I don’t know what Forex trading is, but it looked like a book written for people who want to earn a lot of money without doing much work.
As visual metaphors for the dangers of shortcuts go, it seemed pretty good.
On the podcast these past two weeks, we’ve been discussing scarcity and abundance mindset. One of the necessary aspects of the latter is feeling genuine gratitude for what we have rather than hankering for all that is missing, a valuable skill that might conceivably negate the need for a crash course in Forex trading.
When I first started in private practice, my supervisor at the time asked me how many clients I was aiming to work with.
“As many as I can,” I said.
I’d made a spreadsheet with financial projections spanning different areas of my business.
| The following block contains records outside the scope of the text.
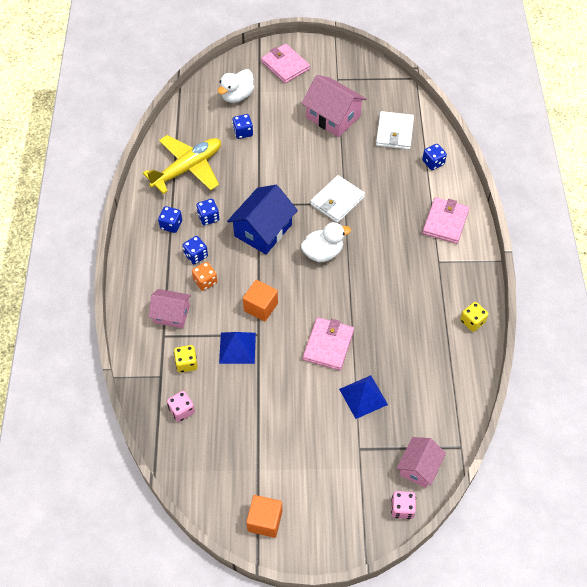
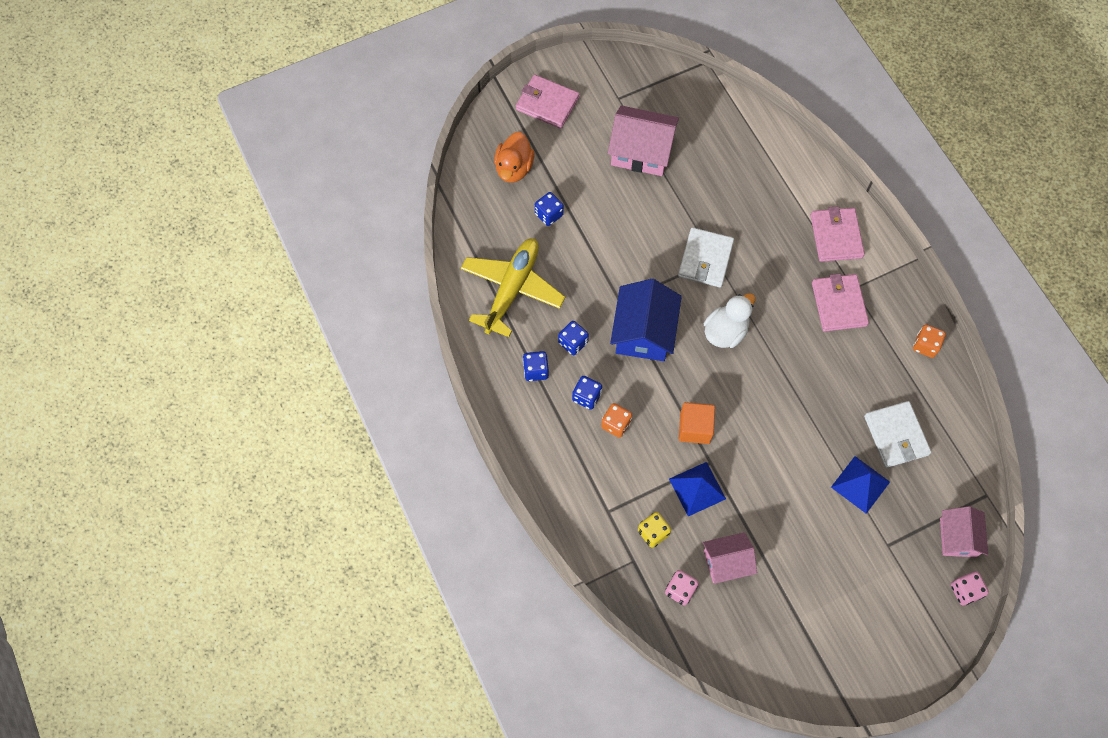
camera: 25 degrees left, 10 degrees up
pink house [149,289,191,328] -> pink house moved to [703,532,757,584]
white duck [218,69,254,103] -> orange duck [494,132,535,183]
orange cube [246,495,282,538] -> none
pink wallet [303,317,354,371] -> pink wallet moved to [812,274,869,332]
white wallet [376,111,414,150] -> white wallet moved to [864,401,931,468]
blue dice [422,144,447,170] -> none
yellow dice [460,302,488,332] -> orange dice [913,324,946,358]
I’d planned to do presentations, seminars, and corporate work. I also spent a lot of money on an online course that promised to teach me how to create online courses.
Lulling myself into the erroneous idea that I had to earn in multiple ways, was aimed at shortcutting my way to a level of income that was, on reflection, unnecessary if what I really wanted to spend most of my time doing was walking around amongst the trees with my dogs.
Clients often crave similar shortcuts in therapy, anxious for a shift they may have waited years to start work on but have grown quickly impatient waiting for.
While initially, progress might be swift, full of valuable insight and burgeoning self-awareness, there often comes a time of plateau where nothing much seems to change and faith in the process starts to wane.
“Yes, but what can I do about it?” comes the familiar refrain.
In the early days, I often asked my own therapist this question but they never answered, and now that I am the therapist, I never have an answer either.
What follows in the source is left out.